Nadja Hormisch
„Blood, sweat and tears“
Taschentücher sind Gebrauchsgegenstände und kommen besonders in schwierigen Zeiten häufig zum Einsatz.
Die Corona-Krise ist für viele ganz sicher so eine schwere Zeit, die alte Gewissheiten und vermeintliche Sicherheiten jeder Art auf eine harte Probe stellt. Manchmal habe ich sogar den Satz „Das ist ja (fast) wie im Krieg!“ gehört oder gelesen. Obwohl es meines Erachtens da doch noch ganz gewaltige Unterschiede gibt.
Mir fiel aber dennoch assoziativ die „Blood, sweat and tears“-Rede von Winston Churchill (gehalten im brit. Unterhaus im Mai 1940) ein, der sein Volk angesichts des Zweiten Weltkriegs schonungslos und ehrlich auf das Schlimmste einschwor, nämlich auf Härten, Leiden und mühselige Veränderungen. Ein Taschentuch wird ganz praktisch mit diesen Dingen konfrontiert.
Dieses Taschentuch gehörte meiner Großtante Eva von Wirth (1910-2008), genannt Evi. Ihr Leben umspannte fast ein ganzes Jahrhundert und sie erlebte gleich zwei Weltkriege und auch mehrere Pandemien. In meiner Kindheits-Erinnerung war sie immer mit mindestens einem Stoff-Taschentuch und einem Fläschchen 4711 Echt Kölnisch Wasser „bewaffnet“. Dieses Baumwoll-Taschentuch begleitete sie, dem Design nach zu urteilen, vermutlich ungefähr seit den 1960er oder 1970er Jahren. Mitte der 1990er Jahre zog Tante Evi in ein Seniorenheim und kennzeichnete ihre gesamte Wäsche, auch die Taschentücher, mit ihren Namensetiketten. Irgendwann später, als auch ihr Papiertaschentücher dann praktischer erschienen, gab sie mir einen Stapel ihrer Stofftaschentücher mit.

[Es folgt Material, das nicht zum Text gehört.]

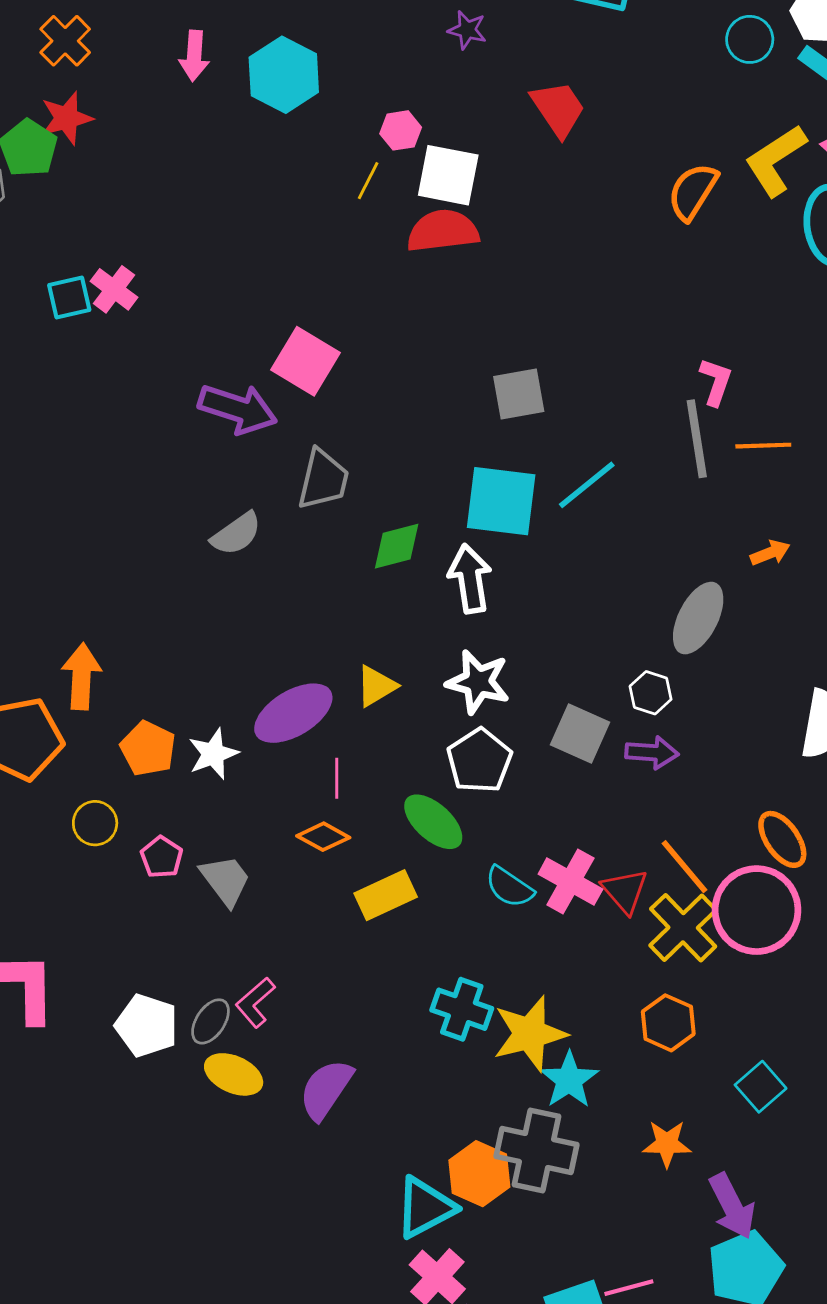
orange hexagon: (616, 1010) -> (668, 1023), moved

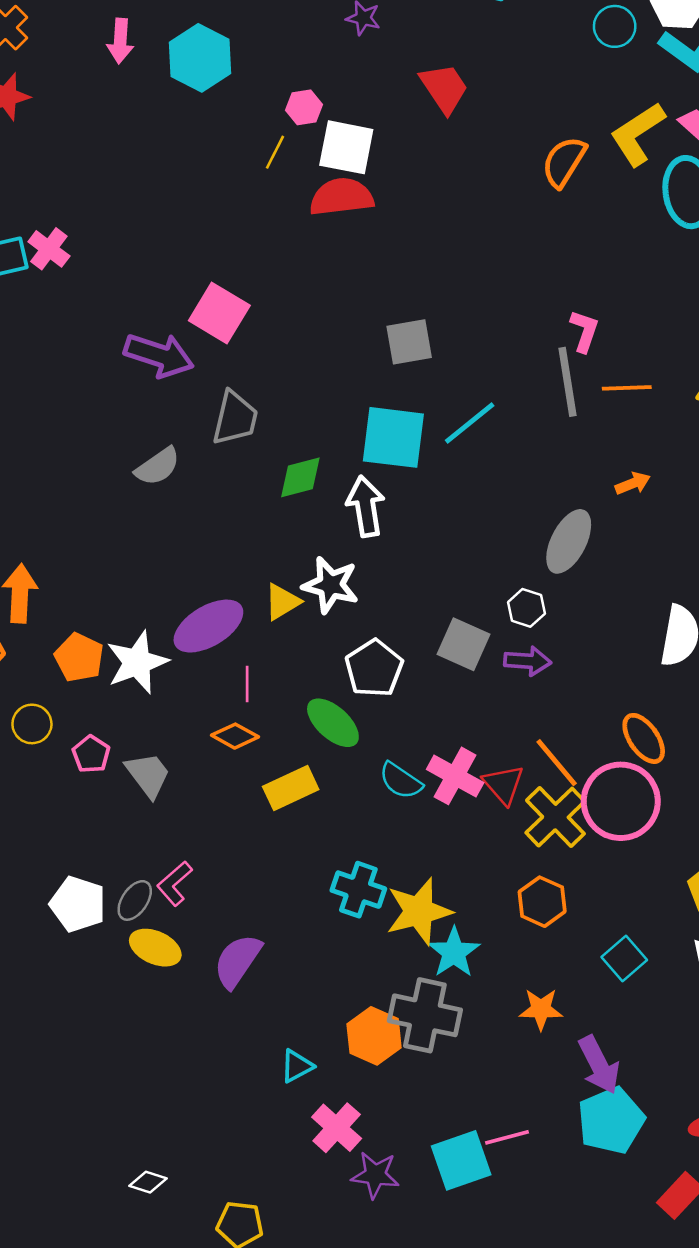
white star: (478, 682) -> (331, 585), moved
white star: (213, 754) -> (137, 662), size x1.4
cyan triangle: (425, 1208) -> (297, 1066), moved, size x0.6

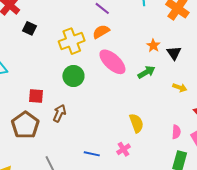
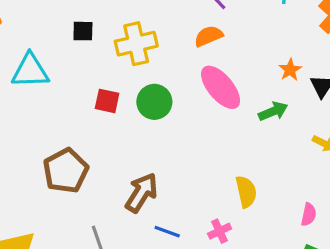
black square: (30, 28) -> (83, 31), moved, turned -32
yellow cross: (72, 41) -> (136, 44), moved
red square: (36, 96) -> (107, 101), moved
brown arrow: (59, 113) -> (141, 193), moved, size x1.4

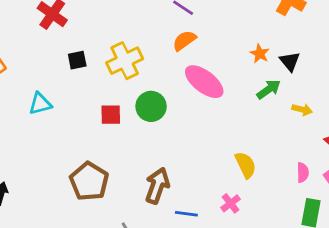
cyan triangle: (30, 71) -> (40, 104), size x0.7
green arrow: (273, 111) -> (269, 89), moved

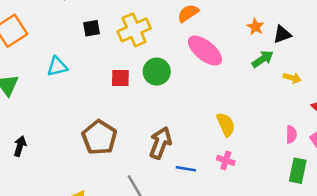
black triangle: (290, 61) -> (282, 34), turned 48
yellow semicircle: (246, 165) -> (226, 125), moved
pink cross: (231, 203) -> (226, 160), turned -36

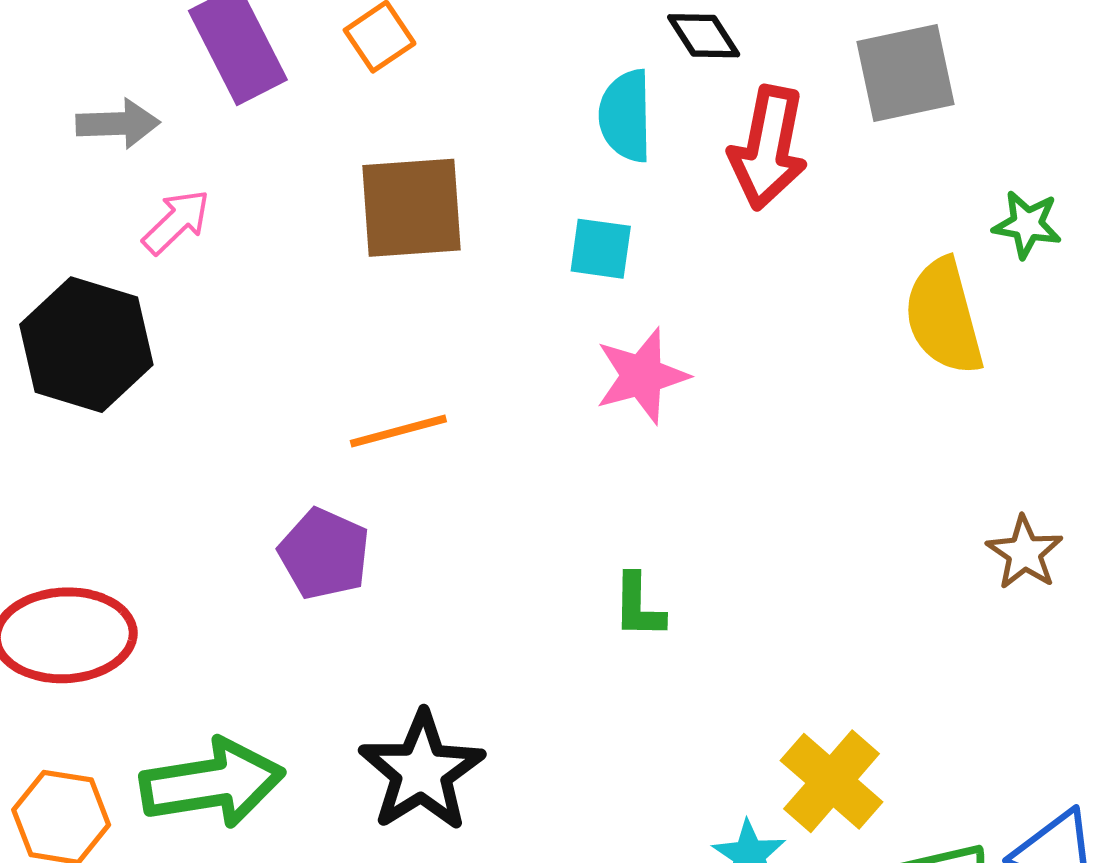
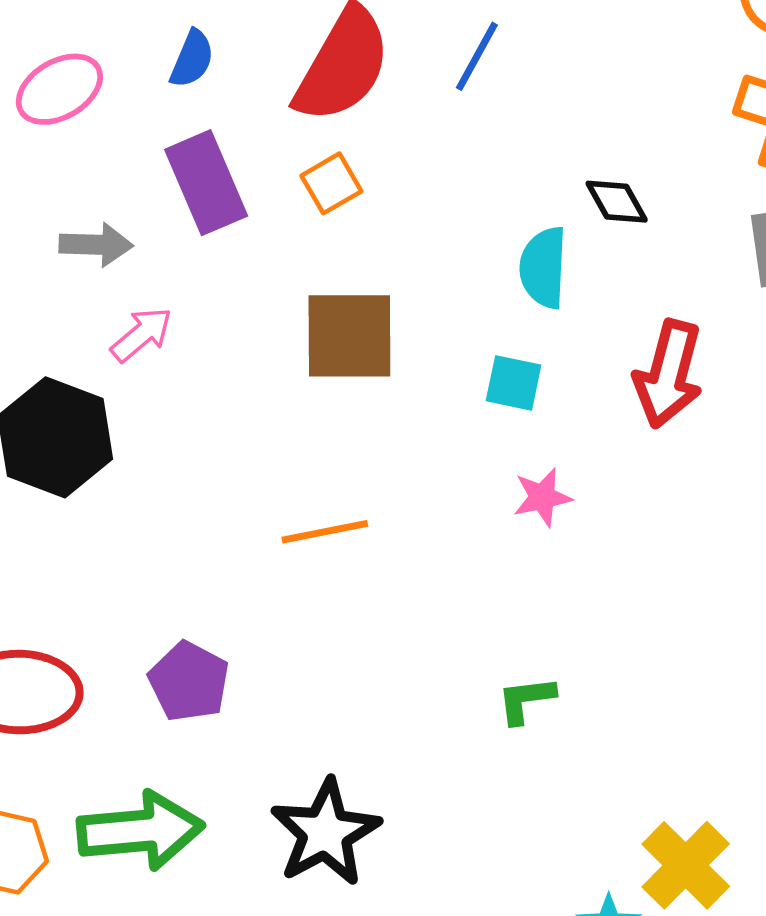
red arrow: (768, 148) -> (668, 374), moved
pink star: (642, 376) -> (542, 497), size x0.7
purple pentagon: (324, 554) -> (189, 682), moved
green L-shape: (638, 606) -> (526, 700), turned 78

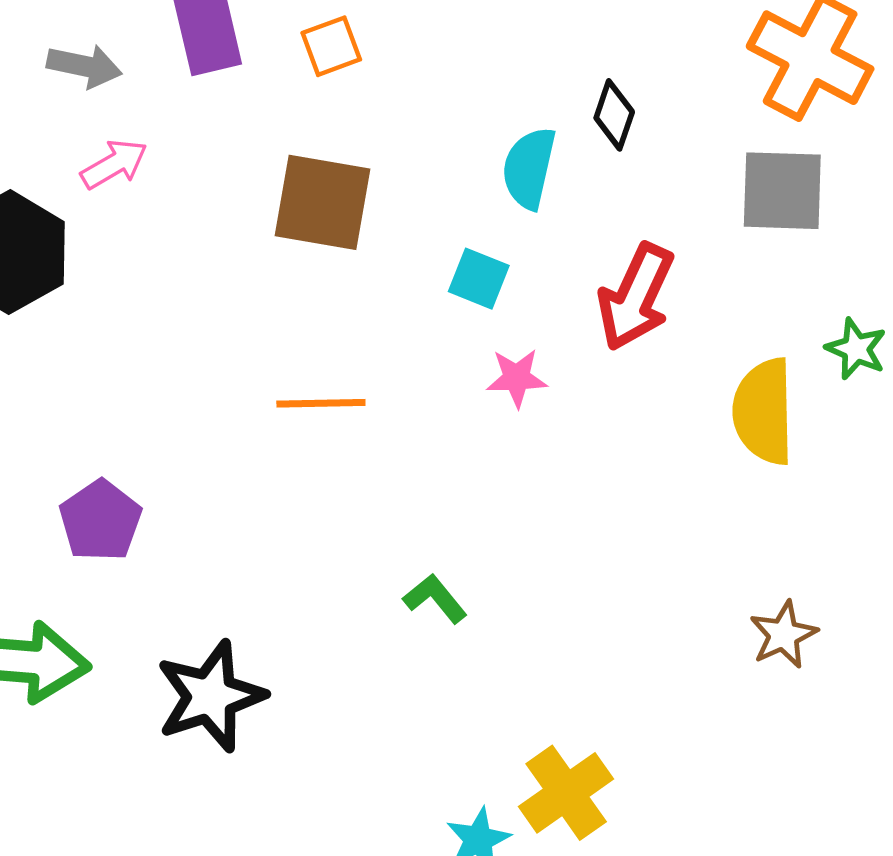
black diamond: (617, 202) -> (614, 115), turned 38
pink star: (542, 497) -> (517, 378), moved
orange line: (325, 532) -> (321, 403), moved
green L-shape: (526, 700) -> (435, 599), turned 48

Dieses Tuch ist zugegebenermaßen nicht das schönste aus dem Stapel, dazu auch schon etwas fadenscheinig, weich und verschlissen, aber mir imponierte der geordnete, ordentlich gemusterte Rand, den ich sinnbildlich zerbröckeln und zerbröseln konnte. Sehr negativ, ich weiß … aber es spiegelt einfach die momentane Lage. Als geheimen Hoffnungsschimmer verwendete ich zum Besticken ausschließlich weiche Baumwoll-Stopfgarne, die in der Regel dazu verwendet werden, kaputte Dinge zu reparieren.
Evi, die eine leidenschaftliche und perfektionistische Handarbeiterin ganz alter Schule war, würde angesichts ihres Taschentuchs möglicherweise die Nase rümpfen oder zumindest ein erstauntes oder ratloses „Oh!“ äußern. Aber es ändert sich eben alles: auch die Prioritäten.